The album starts on the right foot with no-nonsense, guitar-heavy song “Point Blank,” which has an infectious energy to it, setting the tone for the album. The next song, “Run,” is arguably the most catchy song on the album, and the tracks to follow all keep up the same energy. Slightly darker and politically inspired, “Sadistic Society” will leave listeners wanting to scream along to lyrics they didn’t know they needed to hear. “Get It Right,” a song with wildly different meaning, has a similar effect.
“Stay Away,” one of three singles from the album, is a departure from the band’s usual sound. Presented as an emotional and lyrically-driven ballad, the song breaks down in the bridge and leads seamlessly into the following tracks, impressively, without disrupting the flow of the album as acoustic tracks tend to do.
Another single, “Vanilla Scented Laser Beams,” is a refreshing take on typical pop-punk-esque songs about relationships with generally positive lyrics, a distinct sing-along, and slightly more of a pop feel to it. Tracks like “Time Ain’t Free” and “Suits and Ties” have memorable guitar leads and powerful bass lines. The record ends on a slow note with heartache piece “Sideways Sleeper” and an instrumental outro track, which brings some closure to the bouncing-off-the-walls energy of the previous tracks, yet doesn’t outshine it.

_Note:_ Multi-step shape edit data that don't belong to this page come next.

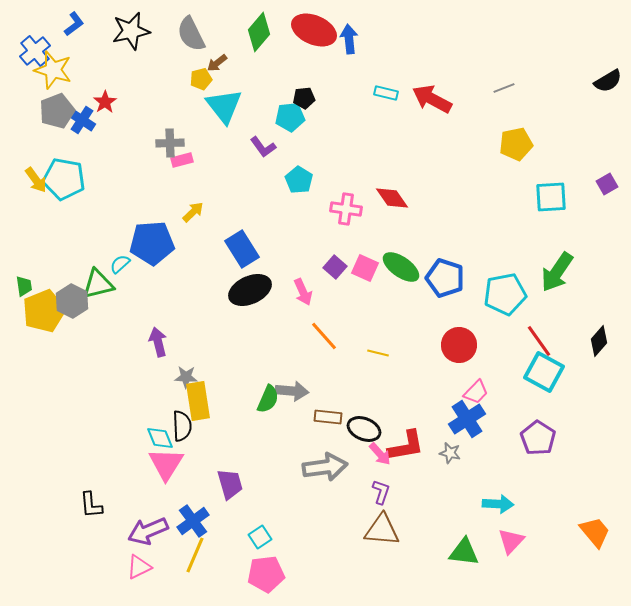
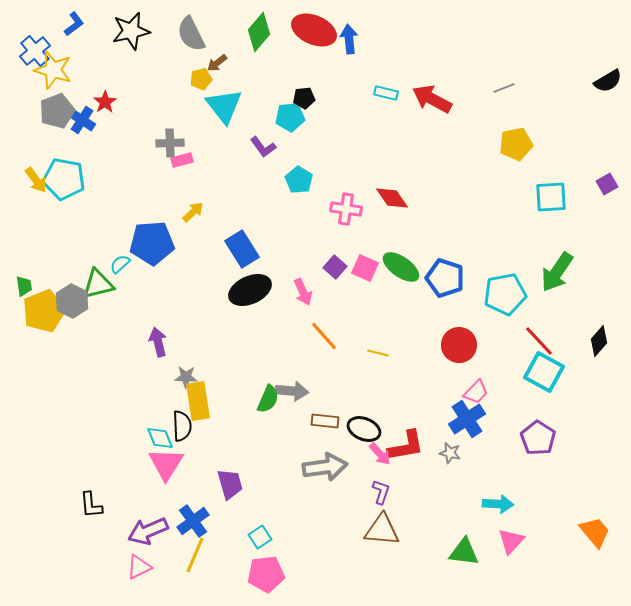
red line at (539, 341): rotated 8 degrees counterclockwise
brown rectangle at (328, 417): moved 3 px left, 4 px down
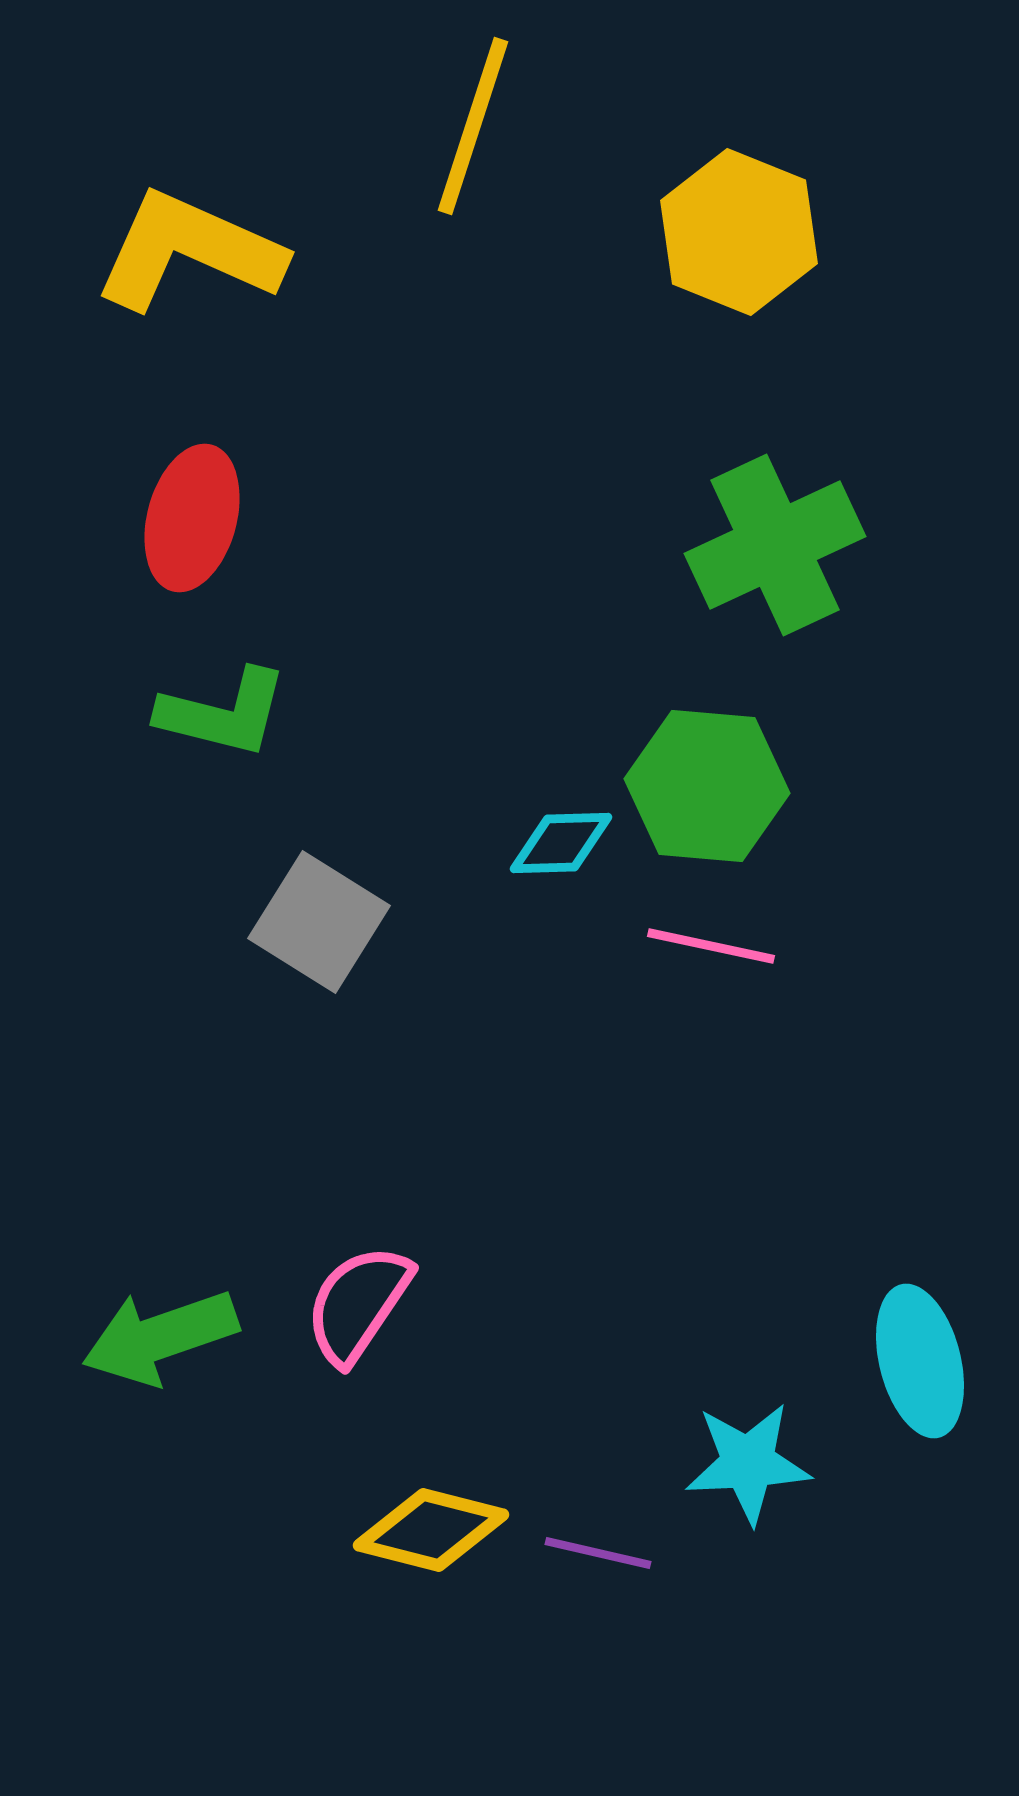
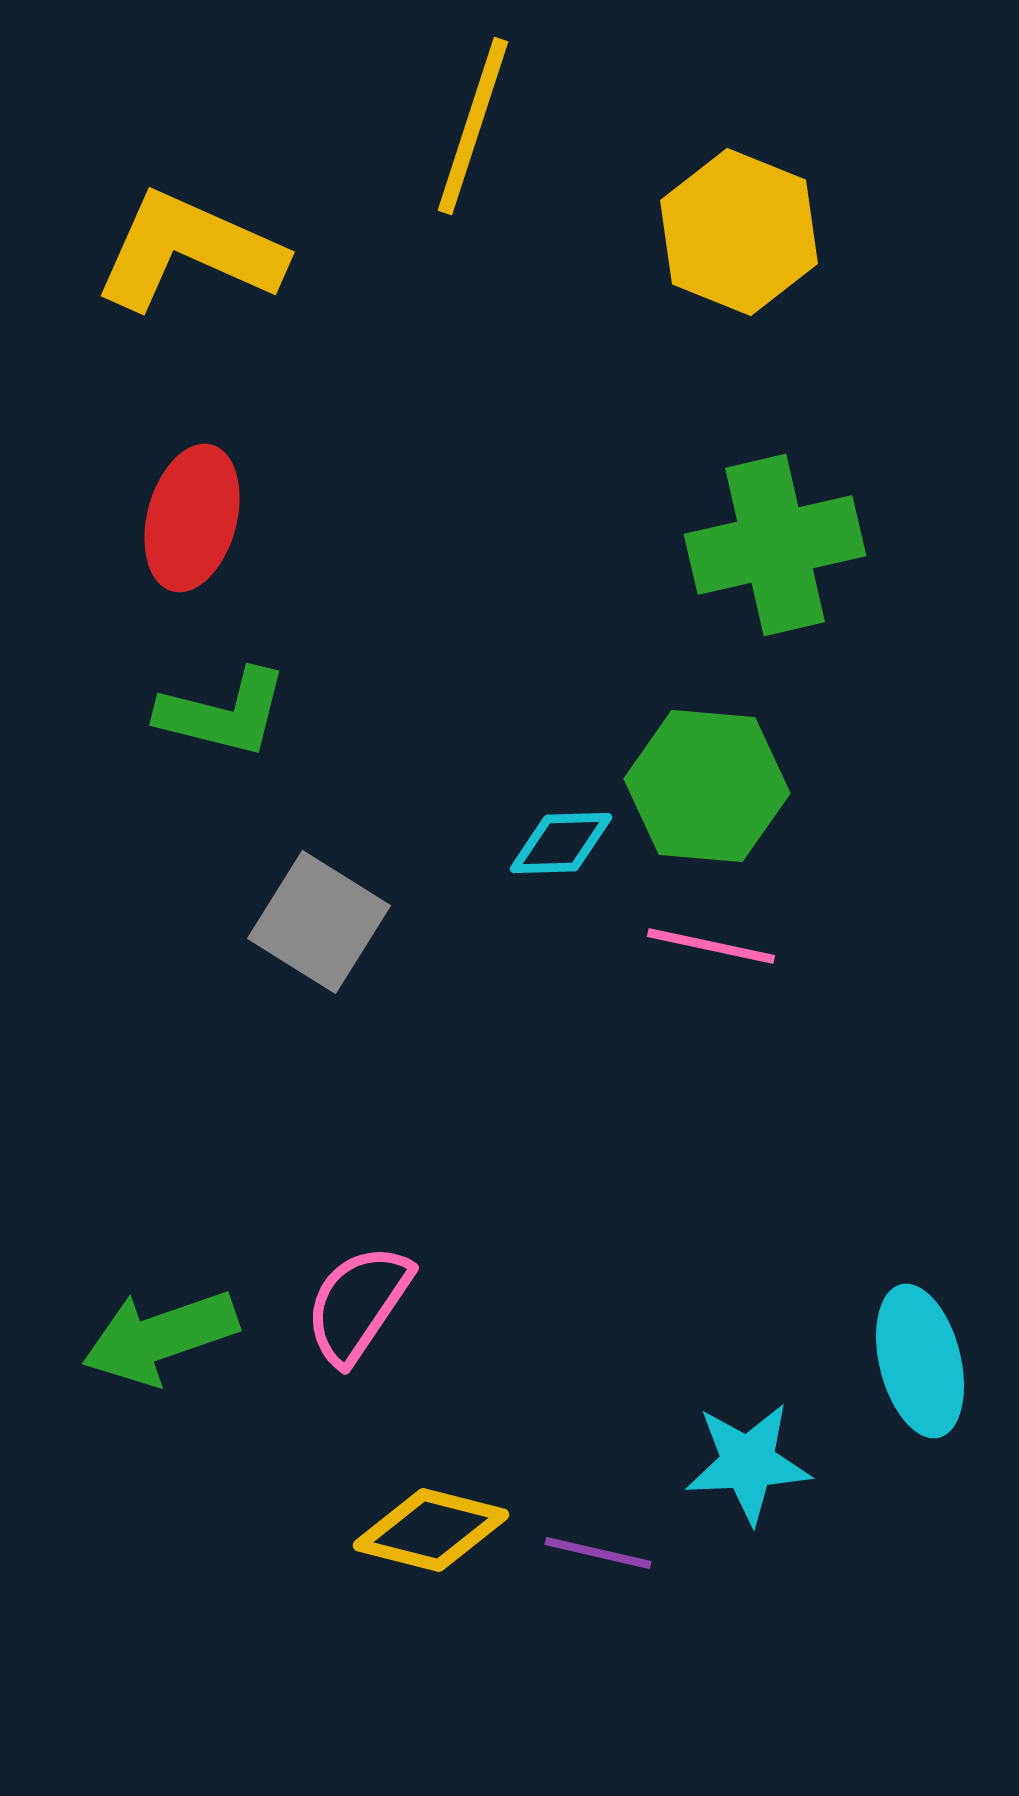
green cross: rotated 12 degrees clockwise
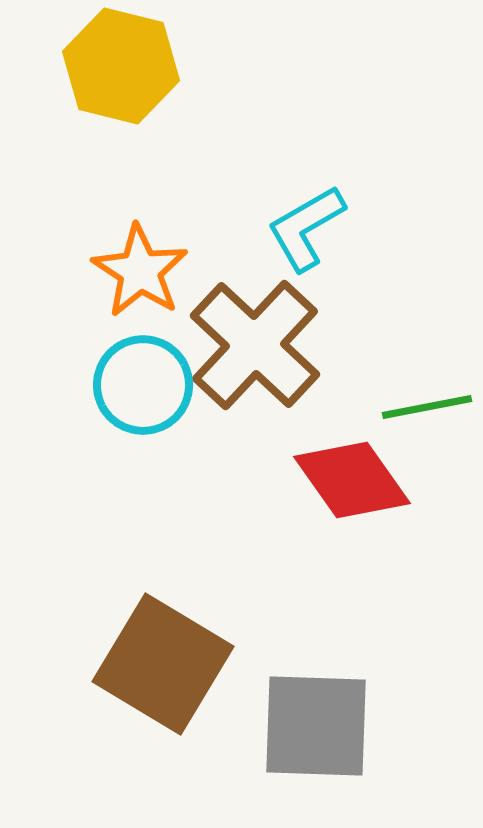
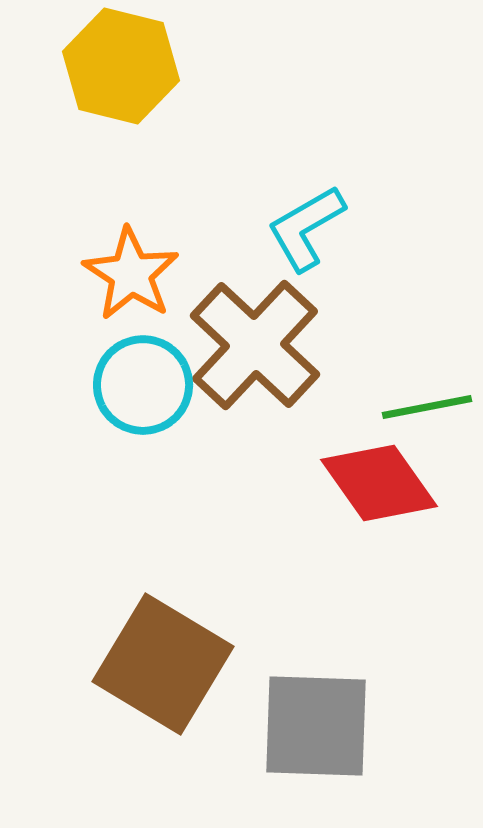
orange star: moved 9 px left, 3 px down
red diamond: moved 27 px right, 3 px down
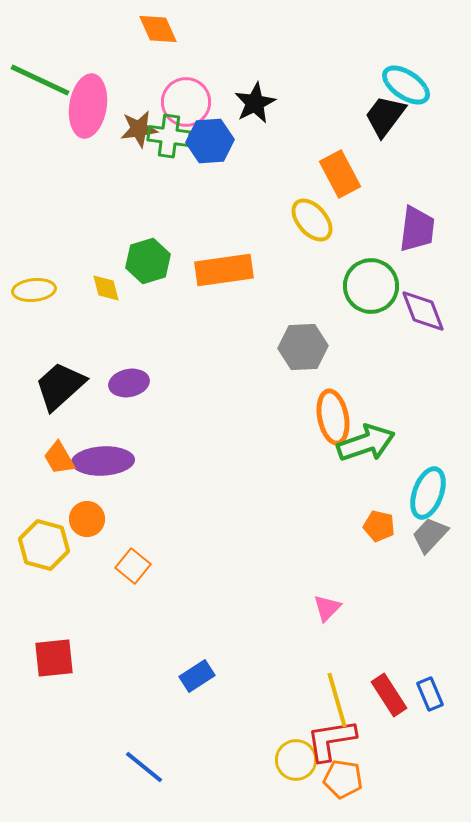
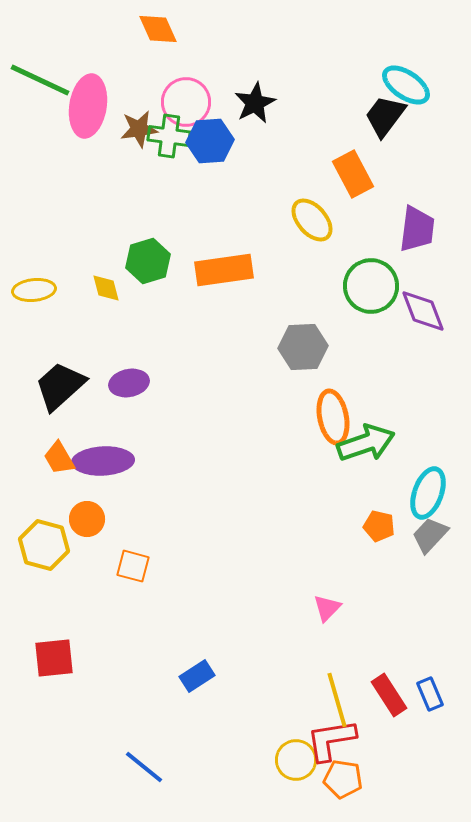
orange rectangle at (340, 174): moved 13 px right
orange square at (133, 566): rotated 24 degrees counterclockwise
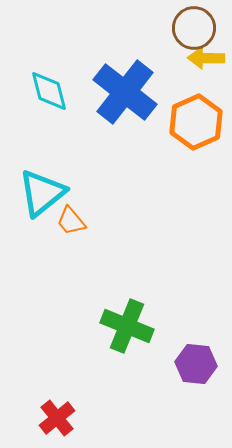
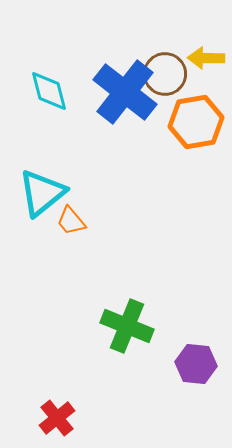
brown circle: moved 29 px left, 46 px down
orange hexagon: rotated 14 degrees clockwise
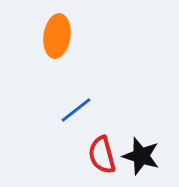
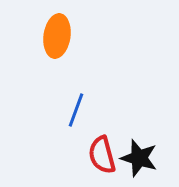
blue line: rotated 32 degrees counterclockwise
black star: moved 2 px left, 2 px down
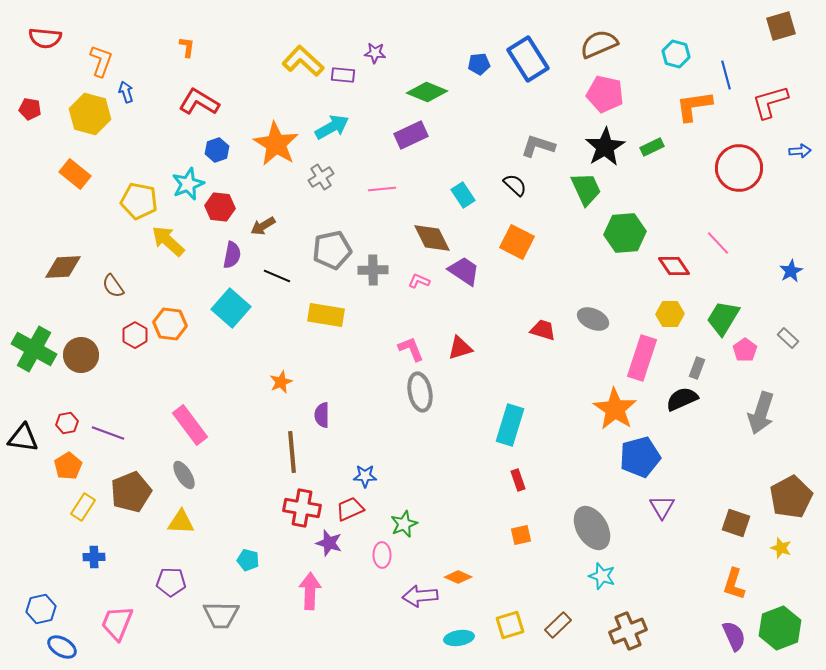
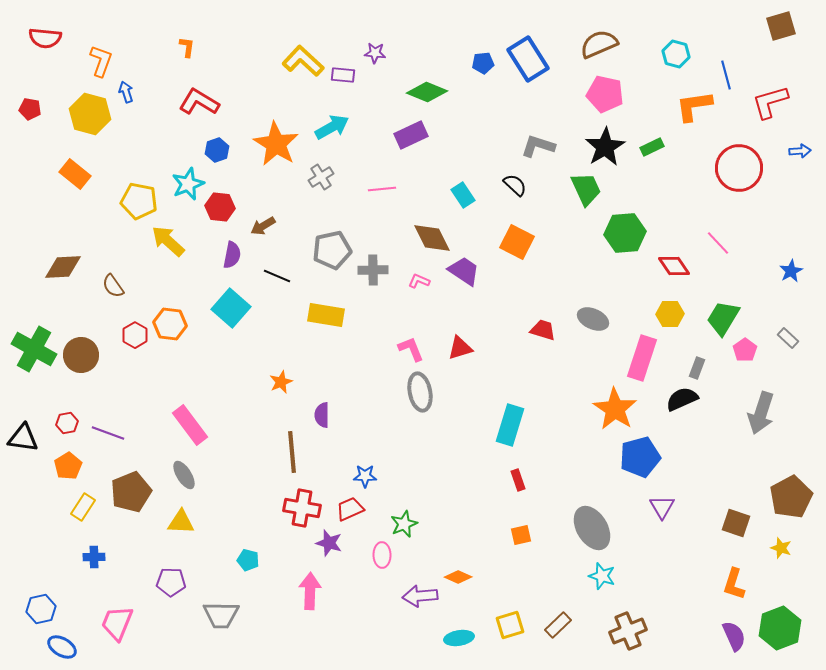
blue pentagon at (479, 64): moved 4 px right, 1 px up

This release follows album Evermore (2016) and EPs Inside Your Head (2015) and Homesafe (2014), and brings a more refined, unique sound while still staying true to the band’s original influences. Pop-punk records have a tendency to be made up of songs that mostly sound the same, and One is an impressive departure from that, with tracks bringing listeners through a variety of emotions and beautifully conveying themes of personal growth, belonging, and understanding. There are several ballad-like songs that are generally quieter and slower than what one would expect on a rock album, which sets One apart from the numerous other releases in similar genres this summer. However, the band still fits perfectly into the scene and sounds right at home after touring with bands like Boston Manor, State Champs, and Knuckle Puck.